Proefschrift: Een ieder verbindende bepalingen van verdragen

Proefschrift: Een ieder verbindende bepalingen van verdragen

Sinds 1956 bepaalt de Grondwet dat bepalingen van verdragen en van besluiten van volkenrechtelijke organisaties, die naar haar inhoud een ieder kunnen verbinden, een ieder verbindende kracht hebben nadat zij zijn bekendgemaakt (thans artikel 93).
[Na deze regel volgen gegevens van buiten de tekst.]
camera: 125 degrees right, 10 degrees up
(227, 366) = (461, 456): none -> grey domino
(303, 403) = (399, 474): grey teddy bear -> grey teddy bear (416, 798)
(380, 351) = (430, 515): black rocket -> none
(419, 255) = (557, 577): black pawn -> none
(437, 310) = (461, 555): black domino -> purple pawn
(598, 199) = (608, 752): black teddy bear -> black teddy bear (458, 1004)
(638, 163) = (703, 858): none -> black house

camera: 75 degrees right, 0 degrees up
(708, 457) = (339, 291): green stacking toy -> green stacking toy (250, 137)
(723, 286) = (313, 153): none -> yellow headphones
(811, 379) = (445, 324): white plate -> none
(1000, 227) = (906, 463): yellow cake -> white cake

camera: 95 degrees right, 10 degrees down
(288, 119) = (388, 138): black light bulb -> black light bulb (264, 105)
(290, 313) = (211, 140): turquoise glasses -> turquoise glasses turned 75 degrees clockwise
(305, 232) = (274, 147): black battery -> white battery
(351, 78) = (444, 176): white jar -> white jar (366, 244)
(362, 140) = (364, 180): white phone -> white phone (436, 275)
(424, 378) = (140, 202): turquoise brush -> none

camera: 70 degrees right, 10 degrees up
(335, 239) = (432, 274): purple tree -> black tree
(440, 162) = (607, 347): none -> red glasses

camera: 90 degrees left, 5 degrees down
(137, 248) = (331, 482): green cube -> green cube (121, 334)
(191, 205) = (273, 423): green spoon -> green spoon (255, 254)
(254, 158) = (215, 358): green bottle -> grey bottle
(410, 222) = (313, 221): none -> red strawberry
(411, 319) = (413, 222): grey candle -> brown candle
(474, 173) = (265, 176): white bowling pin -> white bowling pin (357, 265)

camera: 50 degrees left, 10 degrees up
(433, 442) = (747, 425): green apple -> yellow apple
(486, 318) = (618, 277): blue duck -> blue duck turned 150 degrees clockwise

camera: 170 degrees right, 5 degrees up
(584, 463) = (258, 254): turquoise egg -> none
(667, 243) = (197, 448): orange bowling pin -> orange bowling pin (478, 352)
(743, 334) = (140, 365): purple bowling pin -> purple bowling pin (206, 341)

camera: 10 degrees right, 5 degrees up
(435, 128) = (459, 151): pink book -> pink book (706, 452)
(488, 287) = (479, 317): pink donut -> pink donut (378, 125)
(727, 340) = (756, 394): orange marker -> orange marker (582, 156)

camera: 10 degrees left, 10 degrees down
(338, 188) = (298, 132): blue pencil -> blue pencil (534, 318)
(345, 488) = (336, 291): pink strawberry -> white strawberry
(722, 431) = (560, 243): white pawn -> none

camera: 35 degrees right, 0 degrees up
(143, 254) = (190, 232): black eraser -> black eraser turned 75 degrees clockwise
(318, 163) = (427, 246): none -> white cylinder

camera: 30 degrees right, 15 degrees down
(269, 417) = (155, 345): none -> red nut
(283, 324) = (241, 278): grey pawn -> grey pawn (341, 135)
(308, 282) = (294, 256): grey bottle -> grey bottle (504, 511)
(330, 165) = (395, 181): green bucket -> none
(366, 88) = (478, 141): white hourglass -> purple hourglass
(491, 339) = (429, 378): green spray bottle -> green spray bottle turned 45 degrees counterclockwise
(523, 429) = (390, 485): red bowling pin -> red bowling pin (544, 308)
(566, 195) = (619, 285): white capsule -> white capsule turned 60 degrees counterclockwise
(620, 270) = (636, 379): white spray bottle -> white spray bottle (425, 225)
Ook bepaalt zij sedertdien dat binnen het Koninkrijk geldende wettelijke voorschriften geen toepassing vinden, indien deze toepassing niet verenigbaar is met een ieder verbindende bepalingen van verdragen en van besluiten van volkenrechtelijke organisaties (thans artikel 94). In het tweede Nyugat-arrest van 6 maart 1959 leidde de Hoge Raad uit de grondwetsherziening van 1956 af dat de Nederlandse rechter sinds het moment van de inwerkingtreding van de herziening ‘het Nederlands recht’ noch aan het ongeschreven volkenrecht, noch aan niet een ieder verbindende bepalingen van verdragen (of van besluiten van volkenrechtelijke organisaties) mocht toetsen.3 Sinds de herziening van 1956 is de vraag of een bepaling van een verdrag of van een besluit van een volkenrechtelijke organisatie een ieder verbindend is, dan ook van groot belang. Het antwoord op deze vraag beslist of de bepaling toepassing jegens burgers kan vinden en de toepassing van wettelijke voorschriften zo nodig opzij zet.